The word "influencer" will forever be associated in mind with the Fyre Festival. I have no idea why hotels take these clowns seriously.

kleinbl00  ·  216 days ago  ·  link  ·  

They don't. The article is chockablock with unverified claims:

    since then, she has stayed in breathtaking hotels everywhere from Mexico to Quebec to the Cook Islands. Often, she stays for free.

Quantify "often."

    While Linh and other elite influencers are usually personally invited by hotel brands,

See this post? The "influencer" misspelled the tag of the outfit that supposedly "personally invited" her. Like, spelled "balloon" with one "o." You think that's the way pay-to-play works?

    “Everyone with a Facebook these days is an influencer,” she said. “People say, I want to come to the Maldives for 10 days and will do two posts on Instagram to like 2,000 followers. It's people with 600 Facebook friends saying, ‘Hi, I'm an influencer, I want to stay in your hotel for 7 days,’” she said. Others send vague one-line emails, like “I want to collaborate with you,”with no further explanation. “These people are expecting five to seven nights on average, all inclusive. Maldives is not a cheap destination.” She said that only about 10 percent of the requests she receives are worth investigating.

There's a verifiable quote. The quote? A hotel manager who says that about 10% of the requests are "worth investigating." As in, "would I think of bothering with you."

This is Chopard. They're a brand. They've got a million followers. This is one of Chopard's influencers. She's got 28m followers and an actual career.

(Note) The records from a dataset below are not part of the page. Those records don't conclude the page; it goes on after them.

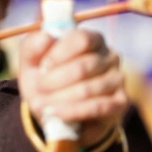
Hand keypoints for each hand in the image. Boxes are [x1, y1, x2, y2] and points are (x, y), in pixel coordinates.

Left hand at [18, 29, 126, 147]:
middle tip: (39, 88)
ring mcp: (117, 79)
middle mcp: (110, 56)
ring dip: (59, 98)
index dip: (58, 54)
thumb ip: (33, 46)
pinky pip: (97, 107)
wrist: (55, 111)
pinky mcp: (119, 102)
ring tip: (41, 104)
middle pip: (83, 67)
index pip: (81, 39)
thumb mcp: (32, 62)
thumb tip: (45, 38)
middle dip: (55, 80)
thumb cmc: (45, 79)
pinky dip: (72, 111)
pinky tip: (55, 113)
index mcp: (92, 38)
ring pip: (87, 89)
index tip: (42, 68)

I fully believe that there are plenty of wannabes hammering random hotels for deals, but I remain unconvinced that there's a lot of pay-to-play amongst people with less than a million followers.

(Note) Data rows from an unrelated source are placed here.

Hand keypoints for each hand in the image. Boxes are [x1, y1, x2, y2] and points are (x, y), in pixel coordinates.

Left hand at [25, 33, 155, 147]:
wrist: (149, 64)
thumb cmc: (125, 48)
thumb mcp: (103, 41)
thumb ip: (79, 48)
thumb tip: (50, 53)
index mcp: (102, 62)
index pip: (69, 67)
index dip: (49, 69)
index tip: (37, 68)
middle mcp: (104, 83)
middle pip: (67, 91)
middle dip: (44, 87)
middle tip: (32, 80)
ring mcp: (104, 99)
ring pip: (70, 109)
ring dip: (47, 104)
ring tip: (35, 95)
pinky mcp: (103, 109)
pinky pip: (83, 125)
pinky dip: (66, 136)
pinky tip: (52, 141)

Odder  ·  216 days ago  ·  link  ·  

    Quantify "often."

So in reality, "never" in all likelihood. I guess the article would sound more depressing if it were honest. "Loser twenty-somethings who are addicted to social media are harassing luxury hotels because other loser twenty-somethings are lying about getting to stay there for free"

And it maths out, like the example you gave, that if you want to be an "influencer" you need to have an order of magnitude more followers than the brands you're trying to "influence" (ugh, can't we just say "model" at this point?) for.

kleinbl00  ·  216 days ago  ·  link  ·  

    "Loser twenty-somethings who are addicted to social media are harassing luxury hotels because other loser twenty-somethings are lying about getting to stay there for free"

I would read the shit out of that. Let's be honest, it's a Funny-Or-Die webseries waiting to happen. You could call it "influencers" but that shit's already taken.

Celebrity branding goes back to Josiah Wedgewood and the Queen. What's funny to me is that credulous sources like The Atlantic assume there's no calculus there. "How much does a hotel room cost me? How much will I recoup that expense if I give it away?" If you've got an empty room that otherwise goes fallow and your expenses are limited to the half man-hour it's costing you to clean it, you're looking at like a $10-$20 local equivalent cost so the barrier to entry is low - does some resort in Phuket make $10 from some Instagram influencer taking their picture at your hotel?

Not if your hotel's name isn't listed anywhere on any of their selfies, it doesn't, like pretty much every shot The Atlantic used in their article.